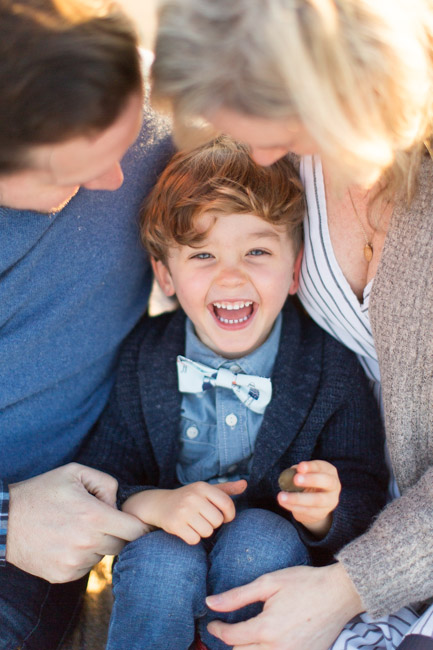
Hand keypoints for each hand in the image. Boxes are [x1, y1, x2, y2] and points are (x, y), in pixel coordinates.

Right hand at [7, 463, 148, 582]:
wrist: (5, 521)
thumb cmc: (42, 492)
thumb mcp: (75, 472)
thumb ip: (106, 483)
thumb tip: (117, 505)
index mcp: (94, 516)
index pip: (134, 531)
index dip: (140, 526)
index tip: (138, 523)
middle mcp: (87, 543)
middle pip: (121, 545)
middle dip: (116, 533)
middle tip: (99, 521)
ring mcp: (74, 562)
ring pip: (102, 556)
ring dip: (97, 544)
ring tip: (76, 529)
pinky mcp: (62, 575)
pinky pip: (85, 568)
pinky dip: (82, 557)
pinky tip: (66, 542)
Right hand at [123, 479, 246, 544]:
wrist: (159, 504)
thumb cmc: (189, 498)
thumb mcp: (205, 490)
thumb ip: (226, 489)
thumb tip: (245, 484)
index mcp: (202, 487)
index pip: (227, 503)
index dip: (230, 515)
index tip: (225, 517)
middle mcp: (193, 497)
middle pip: (217, 521)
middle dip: (213, 524)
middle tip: (203, 519)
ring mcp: (183, 511)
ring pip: (207, 532)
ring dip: (203, 532)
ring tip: (194, 523)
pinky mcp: (175, 524)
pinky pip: (194, 540)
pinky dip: (192, 538)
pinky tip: (186, 530)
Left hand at [206, 562, 362, 648]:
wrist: (339, 593)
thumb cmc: (304, 583)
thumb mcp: (268, 583)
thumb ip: (237, 596)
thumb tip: (210, 603)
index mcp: (267, 629)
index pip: (231, 637)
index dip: (217, 629)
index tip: (212, 623)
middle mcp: (279, 649)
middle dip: (232, 642)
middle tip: (229, 629)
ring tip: (246, 636)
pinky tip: (267, 641)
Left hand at [277, 460, 340, 535]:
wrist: (316, 505)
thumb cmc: (308, 482)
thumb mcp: (305, 474)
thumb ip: (299, 472)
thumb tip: (292, 472)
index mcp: (330, 472)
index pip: (322, 467)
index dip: (311, 467)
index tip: (300, 467)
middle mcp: (334, 486)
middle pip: (327, 482)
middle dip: (311, 480)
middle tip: (296, 479)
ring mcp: (330, 501)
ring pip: (316, 500)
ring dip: (297, 498)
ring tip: (281, 496)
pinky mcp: (321, 514)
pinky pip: (307, 510)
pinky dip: (294, 506)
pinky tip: (284, 503)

------------------------------------

What you should do –
Where a line in the records above contains the string "hand", return that line.

Answer to this exercise –
Hand keypoints for each hand in the image. Boxes are [x1, y1, x2, y2] and points are (x, y), in pixel coordinates.
Right hand at [7, 463, 148, 582]:
Right hand at [123, 479, 246, 544]:
Left hand at [206, 562, 362, 648]:
Left hand at [277, 460, 340, 535]:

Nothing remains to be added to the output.